Aux termes de ses dernières conclusions notifiées par voie électronique le 19 septembre 2019, la Société générale demande à la cour de :

- s'agissant de la contestation du TEG et du calcul des intérêts :

à titre principal,

- dire et juger que la demande de nullité de la stipulation d'intérêts conventionnels est irrecevable dès lors que le TEG contesté et mentionné dans une offre de prêt relève des dispositions de l'article L. 312-33 du code de la consommation qui prévoit la sanction de la déchéance du droit aux intérêts,

- dire et juger que l'action de M. X. et prescrite en ce qu'elle tend à obtenir la nullité de la stipulation d'intérêts conventionnels,

- en conséquence, confirmer le jugement entrepris en l'ensemble de ses dispositions et notamment en ce qu'il a déclaré l'action de M. X. irrecevable comme prescrite,

à titre subsidiaire,

- dire et juger que M. X. n'apporte nullement la preuve du caractère erroné du TEG,

- dire et juger que le TEG mentionné dans l'offre de prêt est conforme aux exigences prévues par le code de la consommation,

- dire et juger que la base de calcul des intérêts conventionnels du prêt consenti à M. X. et bien l'année de 365 jours,

- dire et juger qu'une erreur dans le calcul des intérêts s'analyse en une inexécution contractuelle laquelle doit être réparée par l'allocation de dommages-intérêts chiffrés par le demandeur, conformément au droit commun et non par la sanction applicable au TEG,

- en conséquence, débouter M. X. de l'ensemble de ses demandes,

à titre très subsidiaire,

- dire et juger que la sanction d'un TEG erroné figurant dans une offre de prêt soumise aux articles L. 312-1 et suivant du code de la consommation consiste en la déchéance éventuelle totale ou partielle du droit de percevoir les intérêts au taux contractuel et aucunement en la nullité de la clause d'intérêt,

- dire et juger que M. X. ne démontre nullement avoir subi un quelconque préjudice,

- en conséquence débouter M. X. de l'ensemble de ses demandes,

- sur l'action fondée sur les clauses abusives,

à titre principal,

- dire et juger que l'action de M. X. et prescrite,

- en conséquence déclarer l'action fondée sur les clauses abusives irrecevable comme prescrite,

à titre subsidiaire,

- dire et juger que l'offre de prêt ne contient pas de clause abusive,

- en conséquence, débouter M. X. de l'ensemble de ses demandes,

et ajoutant au jugement entrepris,

- condamner M. X. au paiement de la somme de 5.000 euros en application de l'article 700 du code de procédure civile ainsi qu'au paiement de l'ensemble des dépens dont distraction au profit de Maître Martine V.

[*]

L'ordonnance de clôture initialement fixée au 20 avril 2021 a été rendue le 12 mai 2021, jour de l'audience des plaidoiries.

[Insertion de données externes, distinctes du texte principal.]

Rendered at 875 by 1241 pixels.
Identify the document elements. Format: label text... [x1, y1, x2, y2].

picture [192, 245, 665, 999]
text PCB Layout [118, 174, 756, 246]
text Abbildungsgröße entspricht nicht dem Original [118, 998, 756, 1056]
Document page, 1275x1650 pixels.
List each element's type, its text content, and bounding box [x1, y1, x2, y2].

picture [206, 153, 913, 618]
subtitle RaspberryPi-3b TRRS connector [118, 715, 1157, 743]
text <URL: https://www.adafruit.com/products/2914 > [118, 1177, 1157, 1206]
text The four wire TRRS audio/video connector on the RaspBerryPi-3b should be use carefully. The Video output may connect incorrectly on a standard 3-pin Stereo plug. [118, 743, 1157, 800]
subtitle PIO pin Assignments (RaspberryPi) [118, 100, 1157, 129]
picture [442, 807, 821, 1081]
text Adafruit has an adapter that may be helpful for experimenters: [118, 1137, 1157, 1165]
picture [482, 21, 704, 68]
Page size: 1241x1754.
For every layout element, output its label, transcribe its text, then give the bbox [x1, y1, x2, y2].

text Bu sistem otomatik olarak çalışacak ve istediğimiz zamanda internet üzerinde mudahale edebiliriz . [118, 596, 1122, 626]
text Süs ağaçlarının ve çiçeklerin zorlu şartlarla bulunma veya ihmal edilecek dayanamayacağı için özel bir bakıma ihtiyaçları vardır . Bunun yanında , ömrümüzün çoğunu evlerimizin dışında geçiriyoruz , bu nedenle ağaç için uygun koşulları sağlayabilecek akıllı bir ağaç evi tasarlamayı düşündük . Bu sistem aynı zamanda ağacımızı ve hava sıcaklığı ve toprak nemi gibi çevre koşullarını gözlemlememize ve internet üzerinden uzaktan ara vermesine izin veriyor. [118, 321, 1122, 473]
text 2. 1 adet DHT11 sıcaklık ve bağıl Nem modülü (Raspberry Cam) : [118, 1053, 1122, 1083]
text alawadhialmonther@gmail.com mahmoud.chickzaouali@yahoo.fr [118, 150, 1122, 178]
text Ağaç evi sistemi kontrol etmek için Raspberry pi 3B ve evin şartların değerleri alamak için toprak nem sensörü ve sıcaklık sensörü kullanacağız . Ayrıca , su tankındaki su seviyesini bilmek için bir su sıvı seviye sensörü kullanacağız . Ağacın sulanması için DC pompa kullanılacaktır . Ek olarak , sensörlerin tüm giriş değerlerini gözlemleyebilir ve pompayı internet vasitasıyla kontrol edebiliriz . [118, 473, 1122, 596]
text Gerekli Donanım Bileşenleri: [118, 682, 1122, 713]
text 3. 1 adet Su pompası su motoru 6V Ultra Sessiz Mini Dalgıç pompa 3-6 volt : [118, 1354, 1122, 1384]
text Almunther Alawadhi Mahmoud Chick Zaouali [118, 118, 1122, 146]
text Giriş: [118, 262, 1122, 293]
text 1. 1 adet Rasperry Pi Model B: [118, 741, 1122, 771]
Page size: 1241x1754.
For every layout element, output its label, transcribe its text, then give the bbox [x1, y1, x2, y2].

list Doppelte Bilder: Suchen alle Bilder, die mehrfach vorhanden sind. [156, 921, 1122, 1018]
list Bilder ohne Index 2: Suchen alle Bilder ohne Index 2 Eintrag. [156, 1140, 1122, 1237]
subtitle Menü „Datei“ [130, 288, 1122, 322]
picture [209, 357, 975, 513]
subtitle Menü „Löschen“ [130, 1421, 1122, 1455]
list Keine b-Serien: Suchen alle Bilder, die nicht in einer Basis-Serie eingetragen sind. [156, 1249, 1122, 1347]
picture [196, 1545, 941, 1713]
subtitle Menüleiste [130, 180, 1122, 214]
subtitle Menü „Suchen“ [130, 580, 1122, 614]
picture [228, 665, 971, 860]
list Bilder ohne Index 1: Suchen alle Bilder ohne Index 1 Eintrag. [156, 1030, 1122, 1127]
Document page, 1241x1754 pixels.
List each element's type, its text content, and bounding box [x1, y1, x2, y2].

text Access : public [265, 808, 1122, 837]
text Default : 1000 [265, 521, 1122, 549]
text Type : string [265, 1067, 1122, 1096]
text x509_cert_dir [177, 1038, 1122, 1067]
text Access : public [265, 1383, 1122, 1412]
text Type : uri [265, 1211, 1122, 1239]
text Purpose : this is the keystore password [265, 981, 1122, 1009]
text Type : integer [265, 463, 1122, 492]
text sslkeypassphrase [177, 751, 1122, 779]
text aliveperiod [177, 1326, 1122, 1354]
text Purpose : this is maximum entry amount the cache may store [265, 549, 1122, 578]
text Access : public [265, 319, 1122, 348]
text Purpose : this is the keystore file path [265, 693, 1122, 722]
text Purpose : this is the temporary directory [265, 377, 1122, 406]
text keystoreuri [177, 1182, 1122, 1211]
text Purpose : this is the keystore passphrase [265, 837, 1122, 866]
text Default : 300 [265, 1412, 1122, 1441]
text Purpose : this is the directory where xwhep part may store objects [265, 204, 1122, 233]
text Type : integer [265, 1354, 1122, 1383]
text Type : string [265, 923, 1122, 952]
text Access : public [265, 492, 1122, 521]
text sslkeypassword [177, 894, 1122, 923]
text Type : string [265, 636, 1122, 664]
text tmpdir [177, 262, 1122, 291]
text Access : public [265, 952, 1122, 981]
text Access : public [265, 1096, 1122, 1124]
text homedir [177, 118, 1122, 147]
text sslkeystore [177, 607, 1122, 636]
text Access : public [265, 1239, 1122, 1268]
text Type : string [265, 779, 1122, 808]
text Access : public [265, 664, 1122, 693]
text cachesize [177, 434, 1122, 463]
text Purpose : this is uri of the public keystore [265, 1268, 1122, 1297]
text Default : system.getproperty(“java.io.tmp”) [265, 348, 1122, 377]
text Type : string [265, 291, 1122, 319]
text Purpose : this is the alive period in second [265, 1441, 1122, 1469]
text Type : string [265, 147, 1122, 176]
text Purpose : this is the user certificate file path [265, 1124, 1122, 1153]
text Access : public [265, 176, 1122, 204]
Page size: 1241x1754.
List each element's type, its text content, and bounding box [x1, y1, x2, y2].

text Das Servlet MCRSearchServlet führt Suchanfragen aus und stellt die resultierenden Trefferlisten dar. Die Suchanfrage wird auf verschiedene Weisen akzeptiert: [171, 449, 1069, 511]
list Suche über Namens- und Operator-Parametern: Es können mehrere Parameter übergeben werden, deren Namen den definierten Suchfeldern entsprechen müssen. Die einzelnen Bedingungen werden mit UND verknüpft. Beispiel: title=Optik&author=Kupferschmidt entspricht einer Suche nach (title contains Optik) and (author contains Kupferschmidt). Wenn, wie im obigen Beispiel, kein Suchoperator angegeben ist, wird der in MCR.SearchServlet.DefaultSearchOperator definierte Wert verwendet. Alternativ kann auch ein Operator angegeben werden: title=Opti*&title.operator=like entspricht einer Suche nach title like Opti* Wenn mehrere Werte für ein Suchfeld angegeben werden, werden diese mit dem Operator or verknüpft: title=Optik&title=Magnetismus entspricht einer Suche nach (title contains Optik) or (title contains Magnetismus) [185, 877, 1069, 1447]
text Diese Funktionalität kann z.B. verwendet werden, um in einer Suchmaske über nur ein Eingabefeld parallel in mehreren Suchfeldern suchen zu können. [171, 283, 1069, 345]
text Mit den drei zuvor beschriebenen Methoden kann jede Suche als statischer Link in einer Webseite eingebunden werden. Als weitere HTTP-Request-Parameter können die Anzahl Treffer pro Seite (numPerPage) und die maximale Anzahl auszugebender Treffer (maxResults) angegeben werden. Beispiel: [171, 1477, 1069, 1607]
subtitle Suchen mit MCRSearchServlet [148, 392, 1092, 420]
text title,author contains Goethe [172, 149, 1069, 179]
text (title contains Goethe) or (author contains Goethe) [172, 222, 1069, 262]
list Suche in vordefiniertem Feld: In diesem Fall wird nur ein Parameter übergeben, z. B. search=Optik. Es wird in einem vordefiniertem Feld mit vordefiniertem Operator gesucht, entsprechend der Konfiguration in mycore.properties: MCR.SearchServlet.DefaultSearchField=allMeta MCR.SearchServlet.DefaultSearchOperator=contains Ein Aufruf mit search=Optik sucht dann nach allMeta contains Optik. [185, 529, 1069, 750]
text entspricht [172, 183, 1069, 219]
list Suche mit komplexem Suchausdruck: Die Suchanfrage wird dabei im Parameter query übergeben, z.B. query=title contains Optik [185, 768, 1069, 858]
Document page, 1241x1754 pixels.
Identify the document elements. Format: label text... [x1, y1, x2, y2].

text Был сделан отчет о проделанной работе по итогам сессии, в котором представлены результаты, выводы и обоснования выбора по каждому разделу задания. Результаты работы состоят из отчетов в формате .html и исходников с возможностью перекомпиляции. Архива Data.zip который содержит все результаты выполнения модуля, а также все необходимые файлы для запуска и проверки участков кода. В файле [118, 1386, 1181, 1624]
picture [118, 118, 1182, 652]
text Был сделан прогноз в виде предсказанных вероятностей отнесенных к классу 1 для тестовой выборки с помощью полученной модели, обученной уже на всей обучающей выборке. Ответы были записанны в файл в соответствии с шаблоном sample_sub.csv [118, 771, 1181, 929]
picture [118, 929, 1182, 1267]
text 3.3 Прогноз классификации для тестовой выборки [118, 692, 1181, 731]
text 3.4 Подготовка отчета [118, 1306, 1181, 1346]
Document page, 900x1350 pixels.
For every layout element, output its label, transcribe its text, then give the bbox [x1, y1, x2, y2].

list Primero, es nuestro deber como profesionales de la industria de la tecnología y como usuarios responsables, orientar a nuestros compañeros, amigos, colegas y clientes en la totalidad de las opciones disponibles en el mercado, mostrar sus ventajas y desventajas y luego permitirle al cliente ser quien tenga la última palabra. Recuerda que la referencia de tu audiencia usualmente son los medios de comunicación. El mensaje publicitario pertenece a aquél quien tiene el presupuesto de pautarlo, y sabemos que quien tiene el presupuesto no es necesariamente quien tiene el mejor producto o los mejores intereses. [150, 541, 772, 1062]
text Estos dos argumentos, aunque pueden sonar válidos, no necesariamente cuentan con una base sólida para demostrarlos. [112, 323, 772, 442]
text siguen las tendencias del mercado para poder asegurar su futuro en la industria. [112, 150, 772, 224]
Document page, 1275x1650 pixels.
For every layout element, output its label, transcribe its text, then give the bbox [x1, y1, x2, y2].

En application de l'article 455 du code de procédure civile il convient de se reporter aux écritures des parties pour l'exposé de leurs moyens.

 

MOTIFS (justification de la décision)                                  (N.B. : mention ne figurant pas sur l’original)

MOTIFS :

Sur la fin de non-recevoir au regard de l'objet de la demande :

La banque conclut à l'irrecevabilité de la demande de nullité de la stipulation d'intérêts conventionnels au motif que le prêt est soumis aux dispositions de l'article L. 312-33 du code de la consommation qui prévoit comme seule sanction applicable la déchéance du droit aux intérêts.

Cependant, la détermination de la sanction applicable aux irrégularités soulevées par l'emprunteur n'est pas une condition de recevabilité de l'action mais de son succès, de sorte, que le moyen d'irrecevabilité sera écarté.

 

Sur la fin de non-recevoir tirée de la prescription de l'action :

En application de l'article 1304 du code civil, l'action en nullité de la stipulation d'intérêts se prescrit par cinq ans.

La demande en déchéance du droit aux intérêts conventionnels relevant du code de la consommation se prescrit également dans le délai de cinq ans prévu par l'article L.110-4 du code de commerce.

En cas d'octroi d'un crédit à un consommateur ou non-professionnel, le point de départ de la prescription de l'action en nullité ou en déchéance du droit aux intérêts conventionnels en raison d'une erreur affectant le taux effectif global ne court qu'à compter du jour où l'emprunteur a connu ou aurait dû connaître cette erreur ; il se situe donc à la date de la convention lorsque l'examen de sa teneur permet de constater l'erreur, ou à défaut, à la date à laquelle l'emprunteur normalement avisé et prudent a été en mesure de la déceler.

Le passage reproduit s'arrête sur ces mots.